Northern towns are facing ‘seismic’ changes, with Covid-19 and lockdowns making a huge impact on the retail sector as shifting working patterns and social distancing measures becoming the norm for millions of people, according to research.
A study by consultant Lichfields says retailers continue to face significant challenges, notably the growth in online competition, out-of-town shopping centres, disproportionate business rates, and changing consumer habits.
An estimated 11,000 retail and leisure units disappeared from town centres last year, including more than 9,000 from such high-profile brands as Debenhams and Arcadia’s Top Shop and Burtons. But Northern towns are “fighting back” and showing “encouraging signs of early success”, notes the study.

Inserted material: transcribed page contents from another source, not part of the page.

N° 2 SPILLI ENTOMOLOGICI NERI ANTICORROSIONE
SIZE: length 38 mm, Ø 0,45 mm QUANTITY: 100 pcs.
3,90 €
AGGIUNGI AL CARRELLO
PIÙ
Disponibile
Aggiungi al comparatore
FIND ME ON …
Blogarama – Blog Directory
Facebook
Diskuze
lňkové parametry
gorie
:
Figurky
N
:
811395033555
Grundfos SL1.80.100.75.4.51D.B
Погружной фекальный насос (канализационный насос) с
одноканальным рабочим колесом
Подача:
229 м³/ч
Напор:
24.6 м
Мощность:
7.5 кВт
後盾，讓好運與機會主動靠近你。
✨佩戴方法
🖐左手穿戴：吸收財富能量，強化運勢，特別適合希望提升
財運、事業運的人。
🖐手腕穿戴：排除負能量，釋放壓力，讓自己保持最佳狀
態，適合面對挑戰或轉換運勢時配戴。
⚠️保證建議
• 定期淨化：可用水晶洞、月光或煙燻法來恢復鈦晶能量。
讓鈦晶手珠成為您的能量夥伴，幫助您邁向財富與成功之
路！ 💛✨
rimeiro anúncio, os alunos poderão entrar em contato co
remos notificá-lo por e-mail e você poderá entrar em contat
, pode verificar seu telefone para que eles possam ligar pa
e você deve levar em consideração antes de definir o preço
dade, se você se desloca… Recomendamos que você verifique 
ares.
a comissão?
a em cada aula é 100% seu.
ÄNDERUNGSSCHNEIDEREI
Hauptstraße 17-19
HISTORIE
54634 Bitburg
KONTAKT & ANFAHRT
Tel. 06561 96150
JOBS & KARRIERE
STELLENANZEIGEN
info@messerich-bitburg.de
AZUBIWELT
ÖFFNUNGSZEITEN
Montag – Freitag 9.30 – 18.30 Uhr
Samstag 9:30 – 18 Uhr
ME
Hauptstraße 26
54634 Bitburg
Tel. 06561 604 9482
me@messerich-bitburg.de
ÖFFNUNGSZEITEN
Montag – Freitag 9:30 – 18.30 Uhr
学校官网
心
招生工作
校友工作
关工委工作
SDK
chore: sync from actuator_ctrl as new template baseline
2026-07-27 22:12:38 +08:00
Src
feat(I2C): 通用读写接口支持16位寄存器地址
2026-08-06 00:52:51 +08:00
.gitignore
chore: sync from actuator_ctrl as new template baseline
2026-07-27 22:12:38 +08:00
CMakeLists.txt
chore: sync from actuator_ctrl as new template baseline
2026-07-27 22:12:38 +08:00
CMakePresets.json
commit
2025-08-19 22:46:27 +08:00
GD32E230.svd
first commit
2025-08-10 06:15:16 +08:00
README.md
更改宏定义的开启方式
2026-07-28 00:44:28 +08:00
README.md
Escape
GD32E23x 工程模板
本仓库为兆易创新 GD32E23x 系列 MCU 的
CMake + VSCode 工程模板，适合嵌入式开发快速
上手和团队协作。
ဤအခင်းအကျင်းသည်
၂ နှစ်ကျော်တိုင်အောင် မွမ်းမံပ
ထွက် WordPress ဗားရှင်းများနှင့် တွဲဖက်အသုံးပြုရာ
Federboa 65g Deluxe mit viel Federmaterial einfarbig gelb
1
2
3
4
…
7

Lichfields identified a package of funding streams used by local authorities, planners and policymakers to drive town centre regeneration across the north of England. This includes the £830 million Future High Streets Fund and the £3.6 billion Towns Fund.
Authorities are looking to transform towns and pull in more people by relocating health and wellbeing facilities closer to transport hubs, more town centre education facilities in vacant buildings, while tourism and heritage plans are being developed to attract visitors. They also see funding the development of buildings to accommodate new digital and creative industries and repurposing retail space as affordable and attractive living as critical to the future vibrancy and culture of towns.
“There are many positives on the horizon and our research points to a strong, vibrant and successful future for those Northern towns that take advantage of the funding streams and pursue exciting and innovative strategies designed to transform the heart and soul of our high streets,” said Lichfields’ Newcastle office director and the report lead author Jonathan Wallace.